Source data:

—————

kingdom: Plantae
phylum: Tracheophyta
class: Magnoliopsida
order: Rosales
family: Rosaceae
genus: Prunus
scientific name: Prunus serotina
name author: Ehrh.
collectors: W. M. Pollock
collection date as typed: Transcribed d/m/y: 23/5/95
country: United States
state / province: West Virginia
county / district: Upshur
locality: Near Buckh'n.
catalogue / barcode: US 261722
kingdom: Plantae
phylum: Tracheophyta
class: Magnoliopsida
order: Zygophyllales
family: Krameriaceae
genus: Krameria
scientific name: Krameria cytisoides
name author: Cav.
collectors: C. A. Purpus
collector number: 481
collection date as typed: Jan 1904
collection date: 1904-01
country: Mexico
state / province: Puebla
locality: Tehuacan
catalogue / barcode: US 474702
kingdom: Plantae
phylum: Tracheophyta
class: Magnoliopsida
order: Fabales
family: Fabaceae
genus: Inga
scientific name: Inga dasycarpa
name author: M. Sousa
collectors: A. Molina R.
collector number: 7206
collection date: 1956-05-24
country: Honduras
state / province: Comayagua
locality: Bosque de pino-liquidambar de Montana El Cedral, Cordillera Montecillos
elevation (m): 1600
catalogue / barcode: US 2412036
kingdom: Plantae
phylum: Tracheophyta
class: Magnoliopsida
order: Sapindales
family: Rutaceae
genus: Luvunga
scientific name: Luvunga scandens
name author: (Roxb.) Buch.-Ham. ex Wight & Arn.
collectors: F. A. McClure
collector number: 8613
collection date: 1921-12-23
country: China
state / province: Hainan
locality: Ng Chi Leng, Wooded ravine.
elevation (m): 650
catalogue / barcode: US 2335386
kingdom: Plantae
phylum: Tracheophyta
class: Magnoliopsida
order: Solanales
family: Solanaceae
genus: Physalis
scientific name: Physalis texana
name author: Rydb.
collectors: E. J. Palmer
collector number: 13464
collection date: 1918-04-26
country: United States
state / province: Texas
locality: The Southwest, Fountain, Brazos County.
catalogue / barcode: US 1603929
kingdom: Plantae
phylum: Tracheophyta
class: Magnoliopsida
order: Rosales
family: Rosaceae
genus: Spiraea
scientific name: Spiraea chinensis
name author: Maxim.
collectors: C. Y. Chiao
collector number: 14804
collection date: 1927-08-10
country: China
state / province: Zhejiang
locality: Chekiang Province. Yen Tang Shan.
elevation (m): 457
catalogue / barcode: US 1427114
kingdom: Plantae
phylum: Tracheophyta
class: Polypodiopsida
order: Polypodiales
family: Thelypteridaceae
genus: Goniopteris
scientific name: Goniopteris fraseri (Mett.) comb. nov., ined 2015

—————

*Given exercise*:
Can you give all of the records above as a two-column CSV with the columns "label" and "value", one row for each line, with each entry in its own quoted field and any line breaks turned into spaces?

*Answer to this problem*:
label,value
"kingdom:","Plantae"
"phylum:","Tracheophyta"
"class:","Magnoliopsida"
"order:","Rosales"
"family:","Rosaceae"
"genus:","Prunus"
"scientific name:","Prunus serotina"
"name author:","Ehrh."
"collectors:","W. M. Pollock"
"collection date as typed:","Transcribed d/m/y: 23/5/95"
"country:","United States"
"state / province:","West Virginia"
"county / district:","Upshur"
"locality:","Near Buckh'n."
"catalogue / barcode:","US 261722"
"kingdom:","Plantae"
"phylum:","Tracheophyta"
"class:","Magnoliopsida"
"order:","Zygophyllales"
"family:","Krameriaceae"
"genus:","Krameria"
"scientific name:","Krameria cytisoides"
"name author:","Cav."
"collectors:","C. A. Purpus"
"collector number:","481"
"collection date as typed:","Jan 1904"
"collection date:","1904-01"
"country:","Mexico"
"state / province:","Puebla"
"locality:","Tehuacan"
"catalogue / barcode:","US 474702"
"kingdom:","Plantae"
"phylum:","Tracheophyta"
"class:","Magnoliopsida"
"order:","Fabales"
"family:","Fabaceae"
"genus:","Inga"
"scientific name:","Inga dasycarpa"
"name author:","M. Sousa"
"collectors:","A. Molina R."
"collector number:","7206"
"collection date:","1956-05-24"
"country:","Honduras"
"state / province:","Comayagua"
"locality:","Bosque de pino-liquidambar de Montana El Cedral, Cordillera Montecillos"
"elevation (m):","1600"
"catalogue / barcode:","US 2412036"
"kingdom:","Plantae"
"phylum:","Tracheophyta"
"class:","Magnoliopsida"
"order:","Sapindales"
"family:","Rutaceae"
"genus:","Luvunga"
"scientific name:","Luvunga scandens"
"name author:","(Roxb.) Buch.-Ham. ex Wight & Arn."
"collectors:","F. A. McClure"
"collector number:","8613"
"collection date:","1921-12-23"
"country:","China"
"state / province:","Hainan"
"locality:","Ng Chi Leng, Wooded ravine."
"elevation (m):","650"
"catalogue / barcode:","US 2335386"
"kingdom:","Plantae"
"phylum:","Tracheophyta"
"class:","Magnoliopsida"
"order:","Solanales"
"family:","Solanaceae"
"genus:","Physalis"
"scientific name:","Physalis texana"
"name author:","Rydb."
"collectors:","E. J. Palmer"
"collector number:","13464"
"collection date:","1918-04-26"
"country:","United States"
"state / province:","Texas"
"locality:","The Southwest, Fountain, Brazos County."
"catalogue / barcode:","US 1603929"
"kingdom:","Plantae"
"phylum:","Tracheophyta"
"class:","Magnoliopsida"
"order:","Rosales"
"family:","Rosaceae"
"genus:","Spiraea"
"scientific name:","Spiraea chinensis"
"name author:","Maxim."
"collectors:","C. Y. Chiao"
"collector number:","14804"
"collection date:","1927-08-10"
"country:","China"
"state / province:","Zhejiang"
"locality:","Chekiang Province. Yen Tang Shan."
"elevation (m):","457"
"catalogue / barcode:","US 1427114"
"kingdom:","Plantae"
"phylum:","Tracheophyta"
"class:","Polypodiopsida"
"order:","Polypodiales"
"family:","Thelypteridaceae"
"genus:","Goniopteris"
"scientific name:","Goniopteris fraseri (Mett.) comb. nov., ined 2015"